# My Little Family



## Foxes&Hounds (Jun 7, 2014)

Thought I'd share some piccies of my lot today out in the garden! :wave:
There is...

Ripley the 2.5 year old smooth fox terrier









Rorschach (Rory) the 1.5 year old smooth fox terrier









Frodo the 1 year old lurcher









and Samwise the 9 week old borzoi


----------



## Foxes&Hounds (Jun 7, 2014)

Few more


----------



## AlbertaLab (Feb 13, 2013)

Oh my! I LOVE your dogs! Such a good looking group


----------



## SDRRanger (May 2, 2013)

they are all so beautiful, but your lurcher is stunning!


----------



## Whistlejacket (Jul 26, 2012)

I love your pack, they are all gorgeous... and I'm so jealous about your borzoi puppy!


----------



## Rowdy (Sep 2, 2007)

Love your pack! I've met one smooth fox terrier. He was such a cool dog!

The borzoi is adorable.

I'm going to have to go look up lurchers now. What a beautiful dog!


----------



## greenmaria (Oct 9, 2013)

Gorgeous dogs! And that puppy is just so cute.


----------



## GrinningDog (Mar 26, 2010)

OMGBORZOIPUP. Please post lots of pictures as he grows!
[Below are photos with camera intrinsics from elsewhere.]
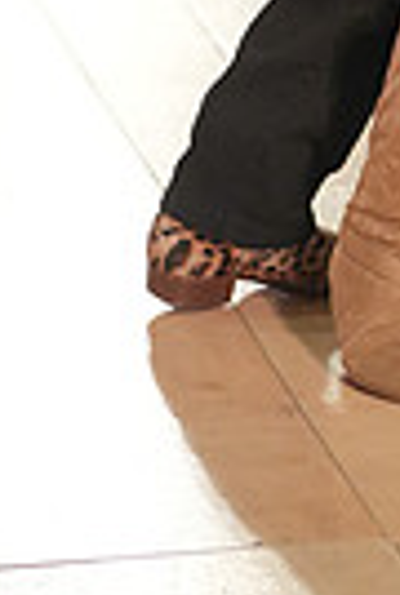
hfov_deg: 4.5
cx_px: 802
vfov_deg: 6.6
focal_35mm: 302
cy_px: -675
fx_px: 5007
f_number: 3.2
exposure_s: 1/400
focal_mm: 70
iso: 3200
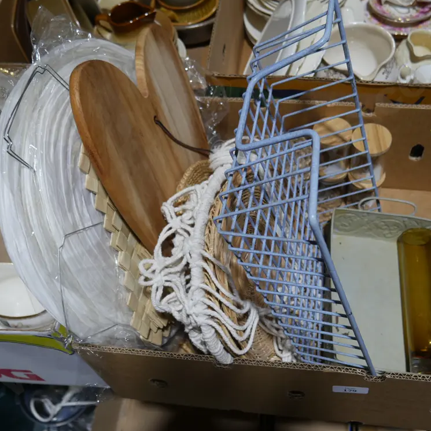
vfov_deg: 48.4
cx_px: 241
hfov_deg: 48.4
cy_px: 212
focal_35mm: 34
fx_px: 479
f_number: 3.5
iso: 200
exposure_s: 1/125
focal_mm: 14
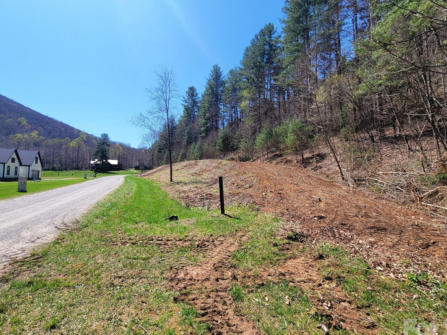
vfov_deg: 78.1
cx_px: 214
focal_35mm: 16
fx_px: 207
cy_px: 165
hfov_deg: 94.4
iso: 50
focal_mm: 2.2
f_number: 2.2
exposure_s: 1/1418
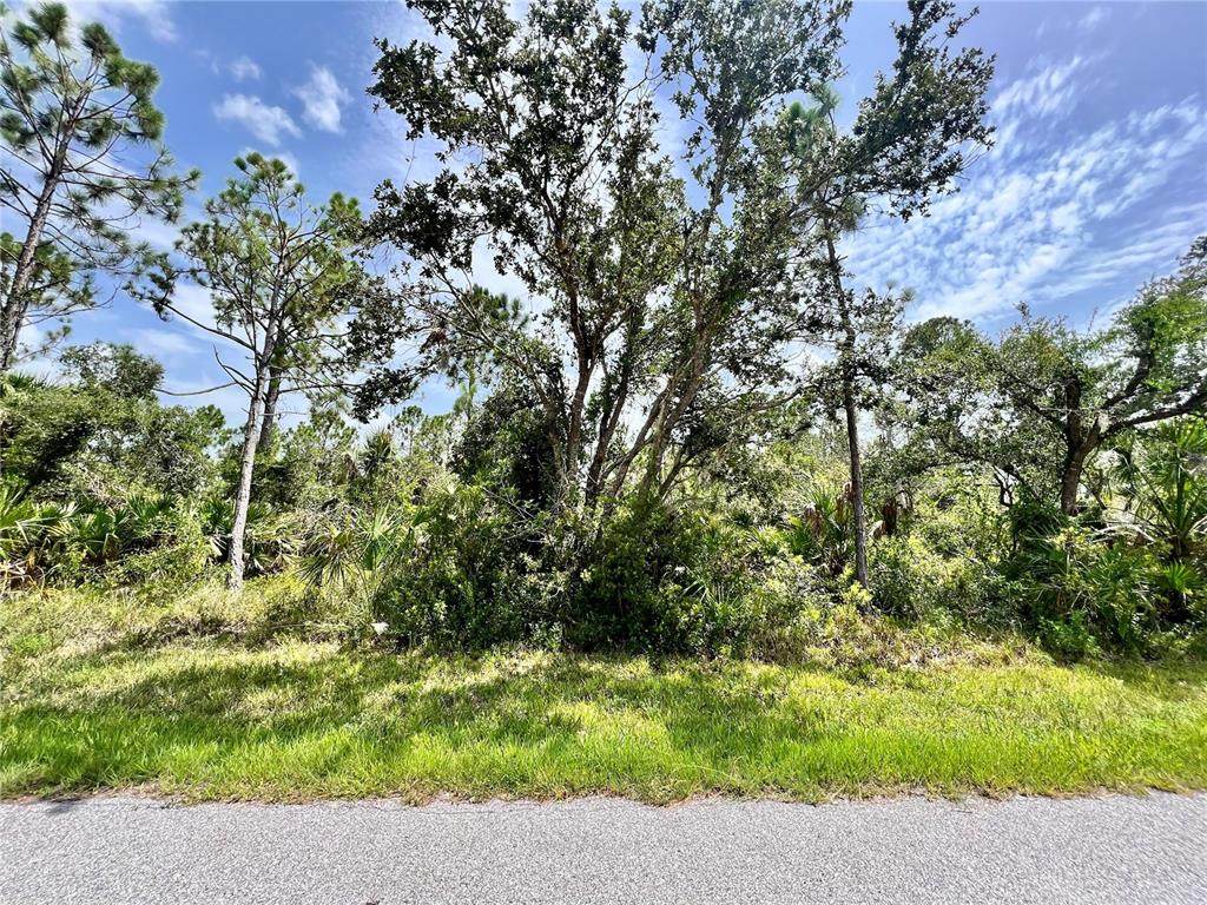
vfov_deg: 89.9
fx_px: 453
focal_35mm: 13
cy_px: 452
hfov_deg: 106.2
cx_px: 604
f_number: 1.8
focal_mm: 1.57
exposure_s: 1/1043
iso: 32
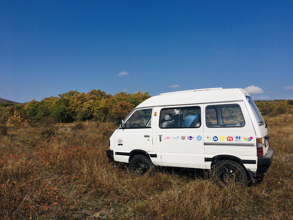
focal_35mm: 29
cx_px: 146
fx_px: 245
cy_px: 110
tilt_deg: +3.0
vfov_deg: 48.2
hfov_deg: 61.7
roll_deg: -1.7
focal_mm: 4.15
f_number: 2.2
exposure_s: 1/4274
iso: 25
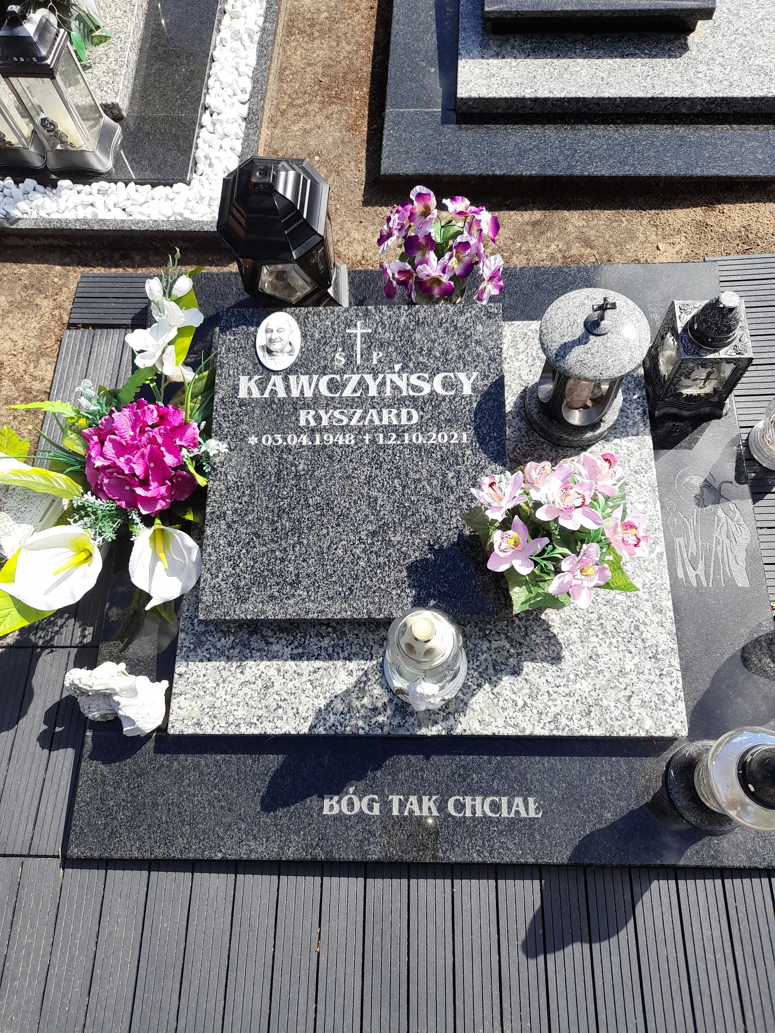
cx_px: 388
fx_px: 746
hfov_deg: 54.9
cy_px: 516
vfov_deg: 69.4
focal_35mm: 25
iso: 20
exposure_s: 1/555
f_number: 2
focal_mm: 4.6
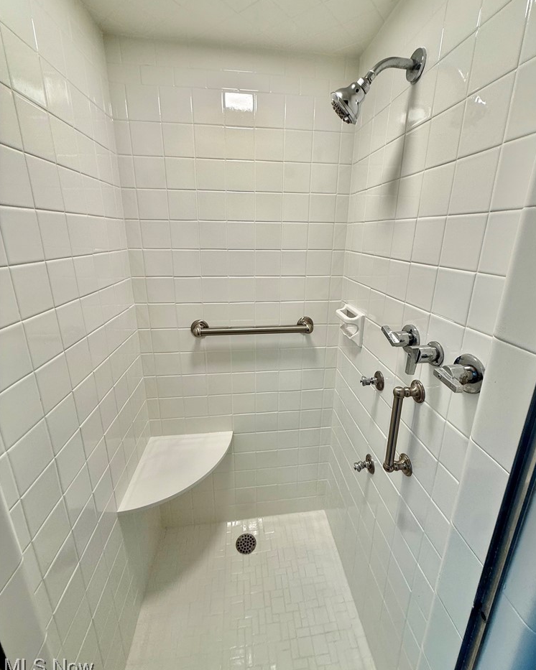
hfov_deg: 84.0
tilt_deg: -15.5
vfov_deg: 96.7
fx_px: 298
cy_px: 320
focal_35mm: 15
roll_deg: -0.3
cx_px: 274
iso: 50
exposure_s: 1/158
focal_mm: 2.22
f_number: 2.2
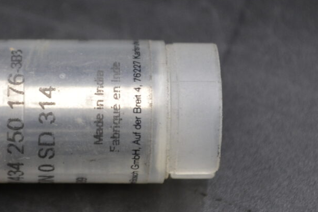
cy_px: 93
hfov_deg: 12.6
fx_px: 1430
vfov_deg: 8.5
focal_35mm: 162
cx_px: 40
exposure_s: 1/60
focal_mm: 55
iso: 560
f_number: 5.6
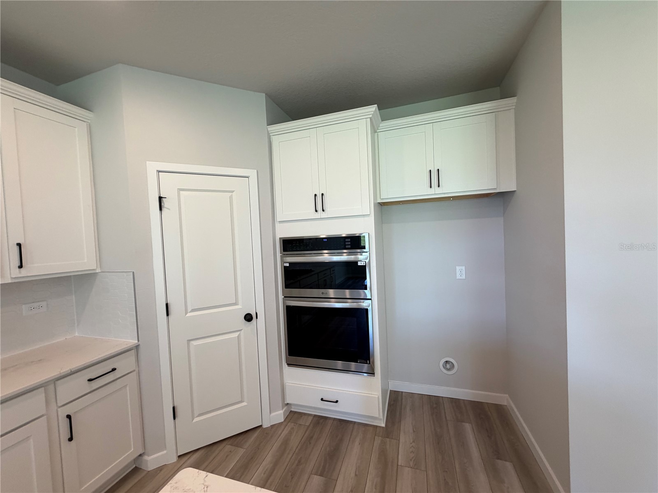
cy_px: 246
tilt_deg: -3.0
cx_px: 329
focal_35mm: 14
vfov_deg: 85.7
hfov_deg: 102.1
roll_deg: +2.1
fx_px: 266
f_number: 2.2
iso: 160
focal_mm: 2.22
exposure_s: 1/120
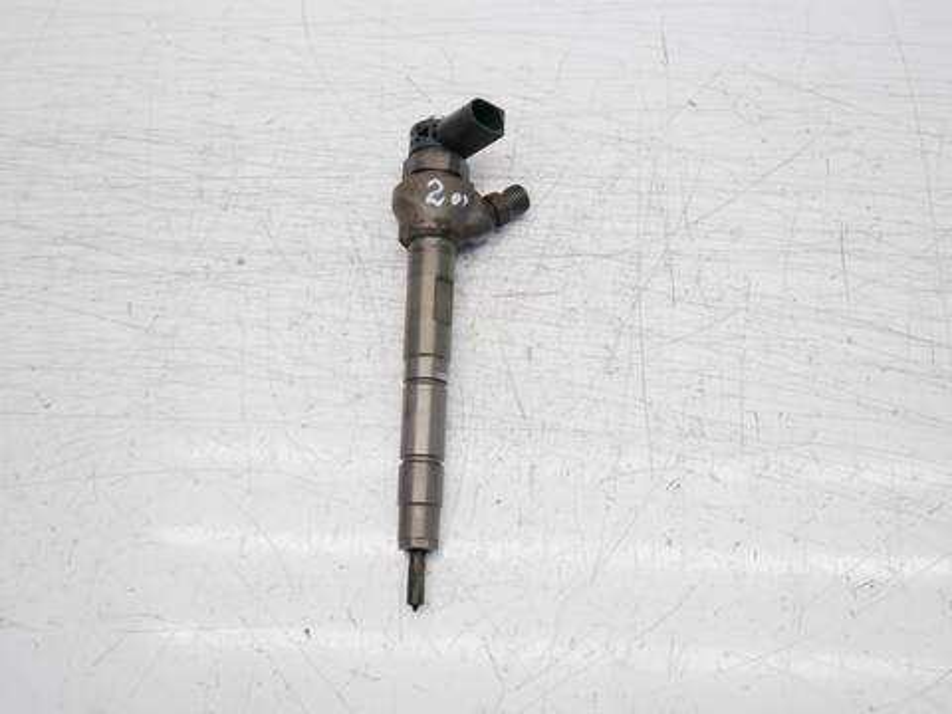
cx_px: 476
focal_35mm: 34
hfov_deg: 54.0
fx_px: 935
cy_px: 357
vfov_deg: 41.8
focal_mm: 17
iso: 200
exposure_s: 1/125
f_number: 4.5
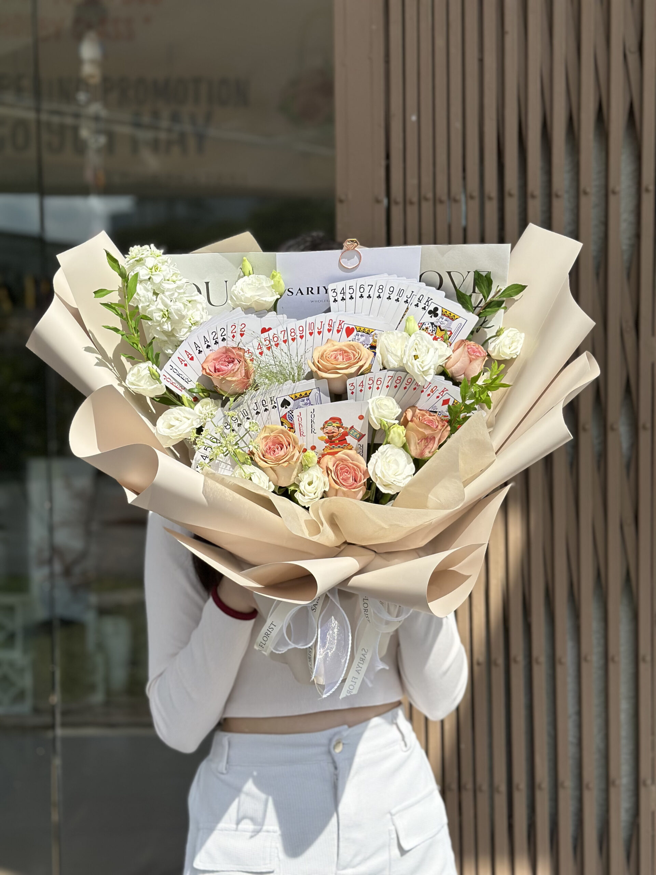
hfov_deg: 30.3
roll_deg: +0.0
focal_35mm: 48
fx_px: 1213
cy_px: 438
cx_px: 328
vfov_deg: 39.7
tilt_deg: -2.0
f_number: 1.78
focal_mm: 6.86
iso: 100
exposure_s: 1/8929
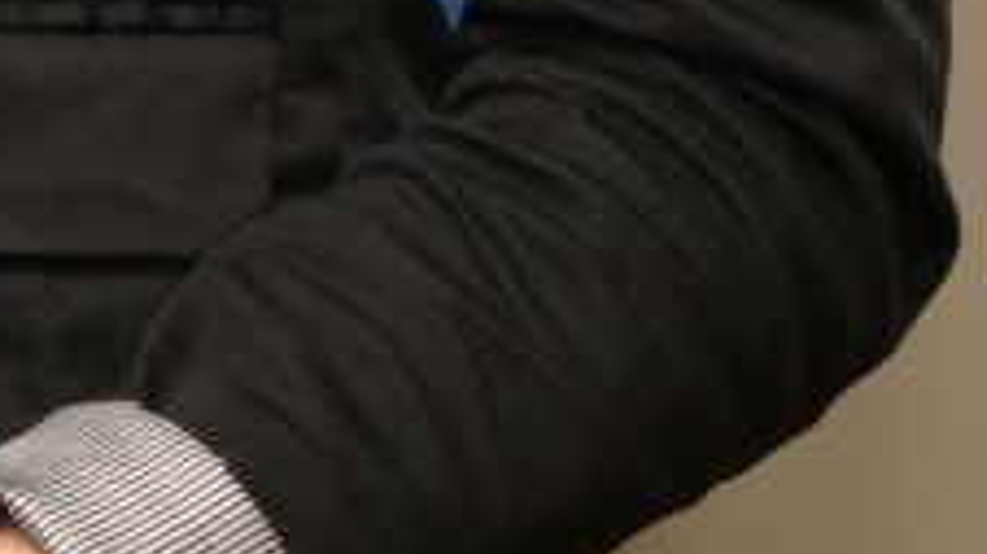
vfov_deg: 3.0
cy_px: -1374
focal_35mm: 391
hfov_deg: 5.3
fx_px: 10231
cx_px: -1764
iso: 400
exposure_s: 1/200
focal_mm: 52
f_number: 6.3
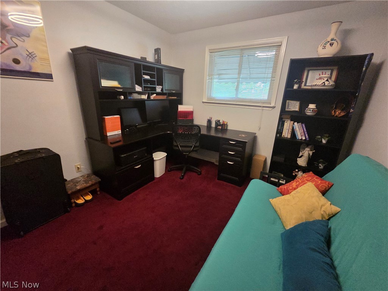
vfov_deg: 89.9
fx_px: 146
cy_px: 146
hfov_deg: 106.2
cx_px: 194
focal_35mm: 13
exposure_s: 1/60
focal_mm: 2.2
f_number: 2.2
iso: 1000
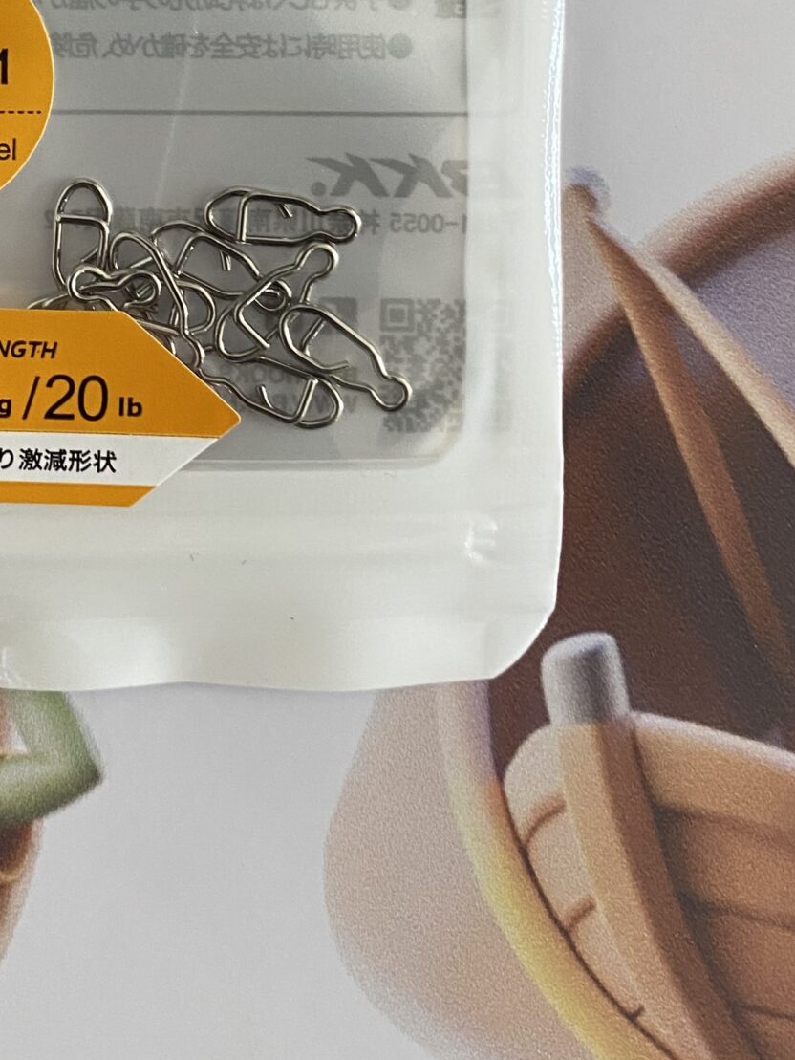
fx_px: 1837
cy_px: 55
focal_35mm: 60
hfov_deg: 23.8
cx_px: 92
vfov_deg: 30.4
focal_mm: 4.25
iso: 125
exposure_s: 1/60
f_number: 1.8
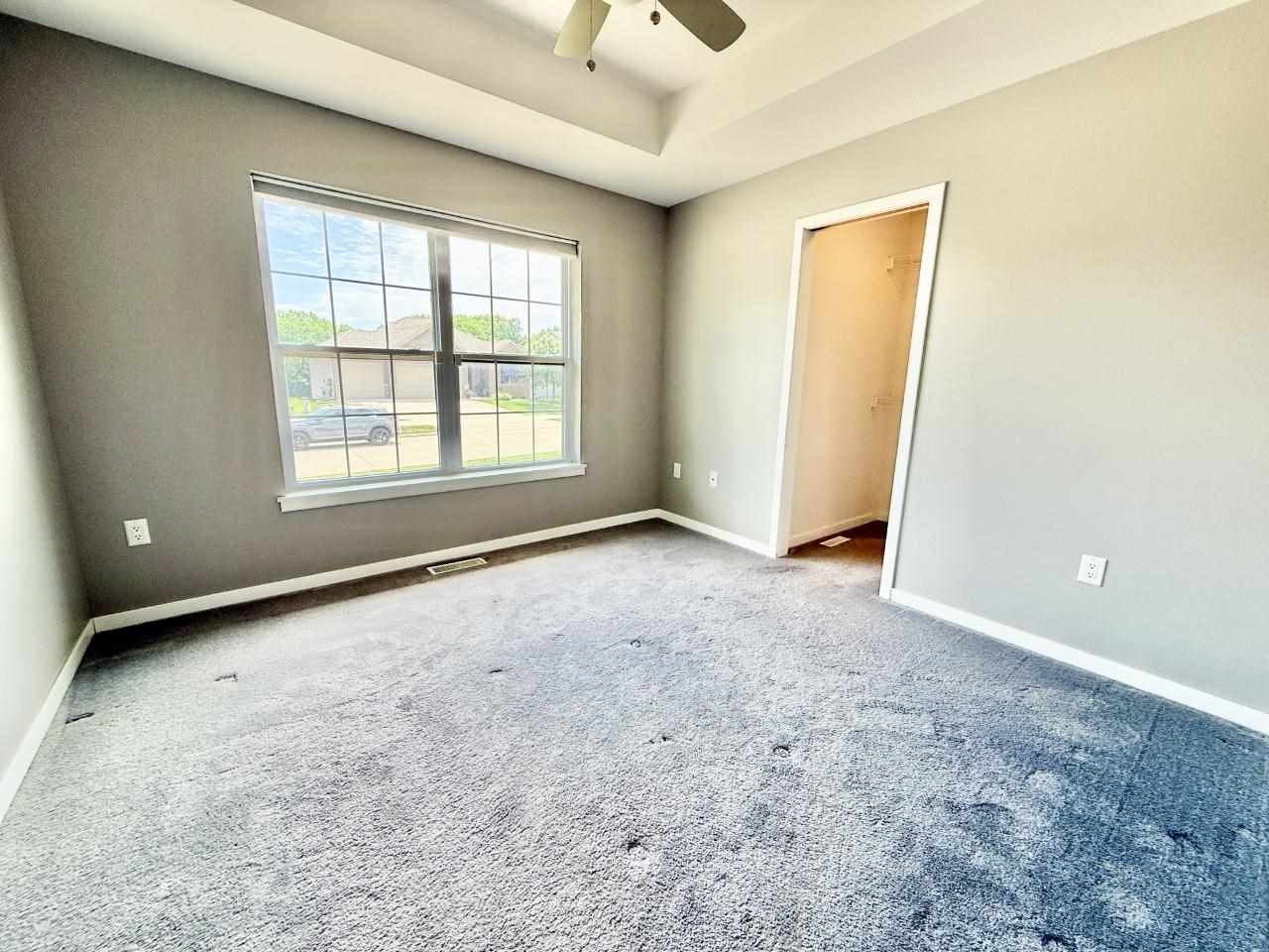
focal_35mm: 14
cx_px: 634
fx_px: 513
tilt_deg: -10.9
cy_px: 476
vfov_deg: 85.7
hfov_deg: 102.1
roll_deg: -1.1
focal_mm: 2.22
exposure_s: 1/231
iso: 64
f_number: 2.2
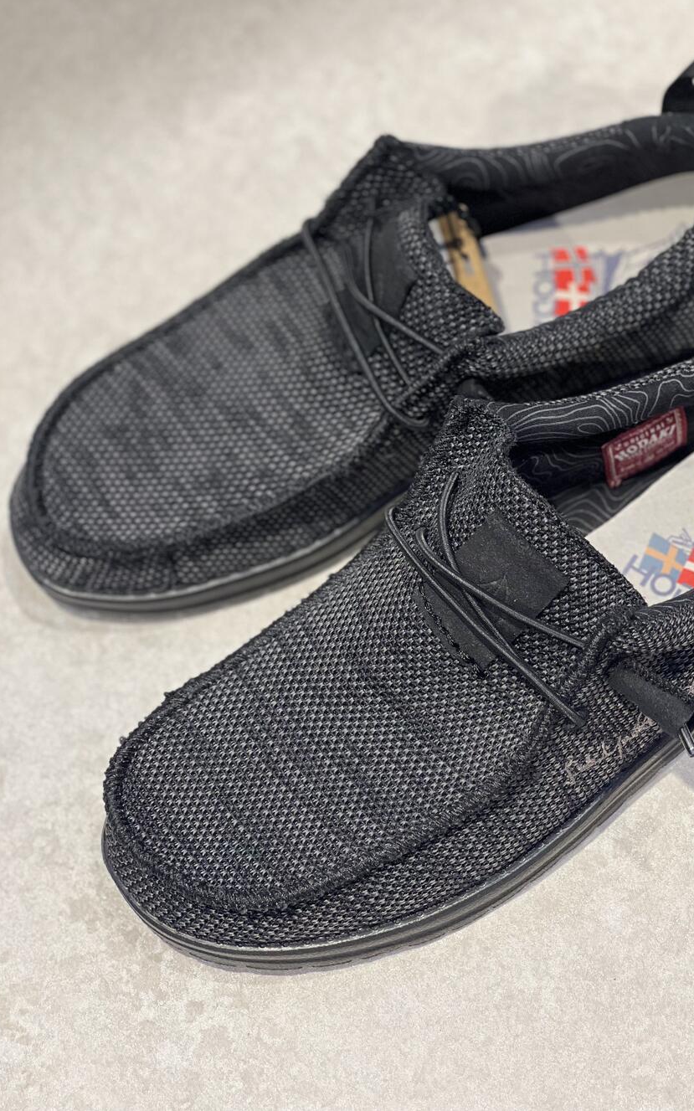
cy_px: 554
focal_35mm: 82
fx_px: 2482
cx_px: 411
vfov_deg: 25.2
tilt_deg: -55.7
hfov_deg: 15.9
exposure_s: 1/100
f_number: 2.8
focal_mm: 9
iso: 125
What a lovely family. All of them. <3


----------



## Spirit_of_Cotons (Jun 21, 2009)

What great looking dogs you have (cute too), I love their coat patterns. And I like the LotR name theme with the two.


----------



## Sibe (Nov 21, 2010)

Oh my goodness. Oh. My. Goodness. They are all so beautiful!!


----------



## Foxes&Hounds (Jun 7, 2014)

Thank you very much everyone! I love them all so much 
Here are a couple more


----------



## Jacksons Mom (Mar 12, 2010)

Wow adorable family.


----------



## jade5280 (Feb 20, 2013)

Very unique group! Frodo is gorgeous. I've never met a lurcher in person.


----------



## Amaryllis (Dec 28, 2011)

I can't wait to see Samwise grown up. I actually live near a borzoi! I get to see her on walks and she is graceful and elegant and ethereal. Even Kabota, who greets other dogs as long lost friends, simply stares at her in awe.


----------



## lainey11bp (Jun 12, 2014)

Such an awesome group!


Sent from Petguide.com Free App


----------



## DaySleepers (Apr 9, 2011)

Love the Tolkien/Watchmen names! Beautiful pack you have there. I've got a serious soft spot for sighthounds and tend to do a lot of swooning over them, even though they're not a great fit for my lifestyle right now...

Maybe some day! Until then, I'll just oogle yours!


----------



## luv mi pets (Feb 5, 2012)

I want..... a lurcher now. your dogs are stunning.


----------